Carnival Cruise Line (CCL) - Get Free Report has billed its ships the "Fun Ships," and that's accurate: Some of that fun involves families taking advantage of the water slides, pools, shows, and other family-friendly activities onboard.
In some cases, that "fun" is of the adult variety. Carnival has a reputation, especially on shorter cruises, as being a "party" cruise line. Alcoholic beverages, of course, are prominent on not just Carnival cruise ships but also on those of rivals, including its closest competitors Royal Caribbean (RCL) - Get Free Report, Norwegian Cruise Line (NCLH) - Get Free Report, Virgin Voyages, and MSC.
Cruising and drinking often go hand in hand as Carnival, Royal Caribbean, and Norwegian all sell unlimited beverage packages (Virgin sells drinks only a la carte.) In the case of Royal Caribbean, Norwegian, and MSC, unlimited truly means unlimited, The cruise lines will shut you off if you appear overly intoxicated, but there's no maximum amount of adult beverages you can consume each day.
Carnival takes a different approach. Its "Cheers!" all-you-can-drink beverage package has a hard cap of 15 alcoholic drinks per day. That's a move made in the interest of passenger safety.
Recently, the cruise line made another alcohol-related move that passengers were not happy about, and now it's rolling back that change -- at least partly.
Carnival Made an Unpopular Liquor Change
In late October Carnival's loyalty ambassador, John Heald, said that the cruise line had decided to no longer allow passengers to order liquor bottles in their cabins.
"My apologies. You will have seen that we no longer have full-bottle liquor sales available on preorder. Hard liquor is no longer available for preorder on our Fun Shops. All existing sales will be honored and guests can still preorder up to two bottles of wine for onboard delivery and consumption," he wrote on his Facebook page.

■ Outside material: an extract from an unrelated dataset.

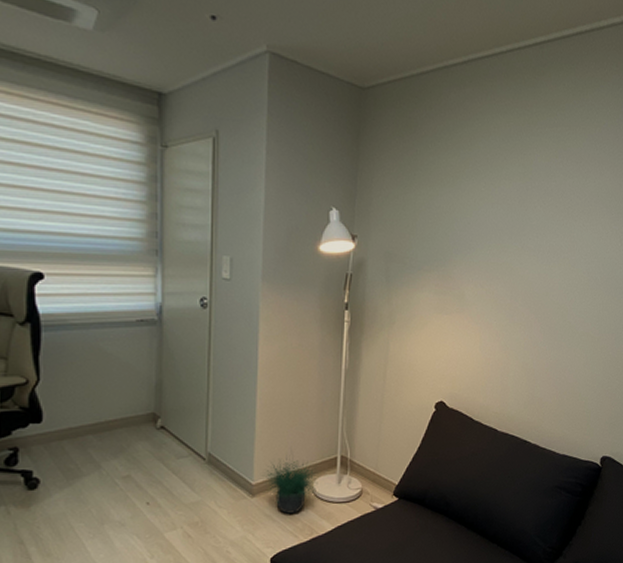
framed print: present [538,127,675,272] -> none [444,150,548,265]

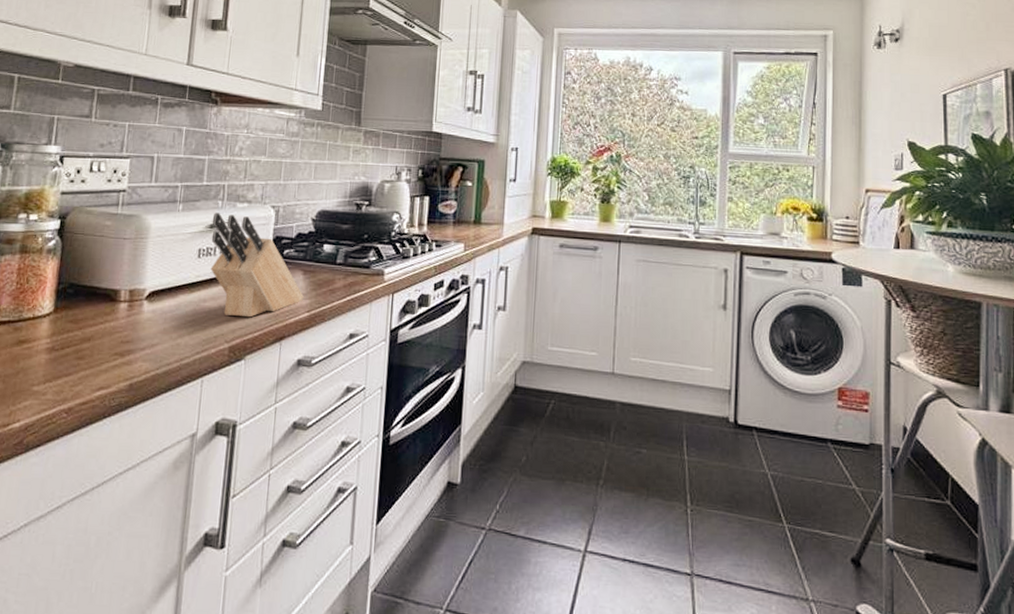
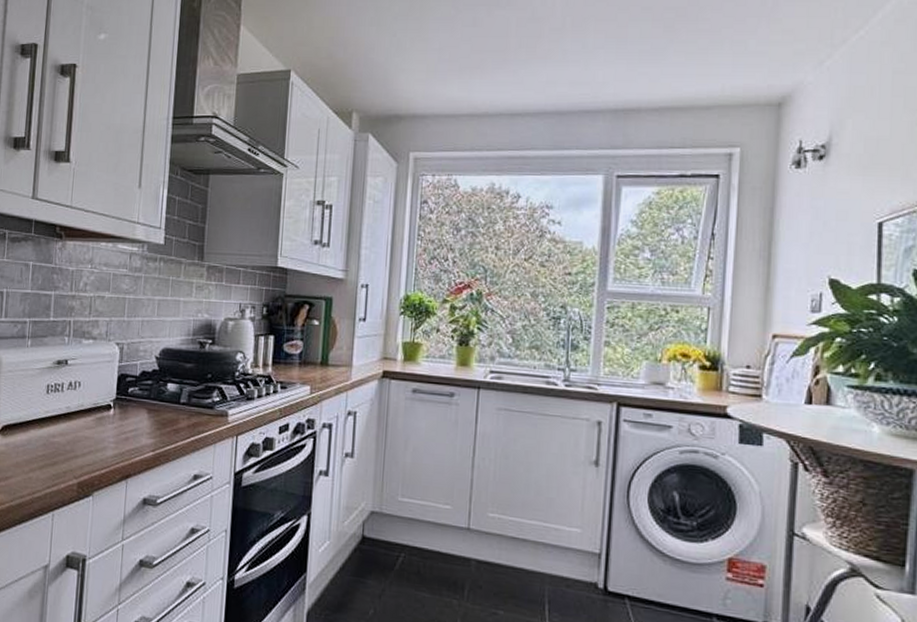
knife block: present [210,212,304,318] -> none [59,349,148,455]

Heald made clear that the change was being made to ensure passenger safety and not for staffing issues or any revenue-related reason.
The change "will help us monitor drink consumption on board, and I do apologize for any frustration," he added. “This is not a cutback. Not when it affects our revenue can this be called a cutback."
This, as you might imagine, was not a popular change, and the cruise line has decided to revisit its decision.
Carnival Reconsiders Unpopular Alcohol Change
Surprisingly, Carnival has decided to roll back this policy change and allow full-bottle liquor sales on some sailings, Cruisehive reported.
"From Dec. 1, 2022, guests will be able to prepurchase bottles for their staterooms, with a limit of one bottle per stateroom (no matter how many guests are in the stateroom). The policy will not be available on all cruises, however, but only on itineraries of 7 nights or longer," the website reported.
That mild change to the previous policy mitigates the cruise line's risk by not allowing full-bottle liquor sales on shorter sailings.
On a three- or four-night cruise already drunk passengers may feel pressure to drink a bottle they have paid for. A longer cruise gives them more time to safely take advantage of their purchase.
“As we continue to evaluate the different guest preferences, we are allowing the purchase of one and one only full bottle of liquor prior to embarkation for stateroom delivery when you arrive,” Heald said.
Cruise passengers who buy liquor bottles in port or on the ship have them stored by the ship and delivered to their cabins late on the last night of the cruise.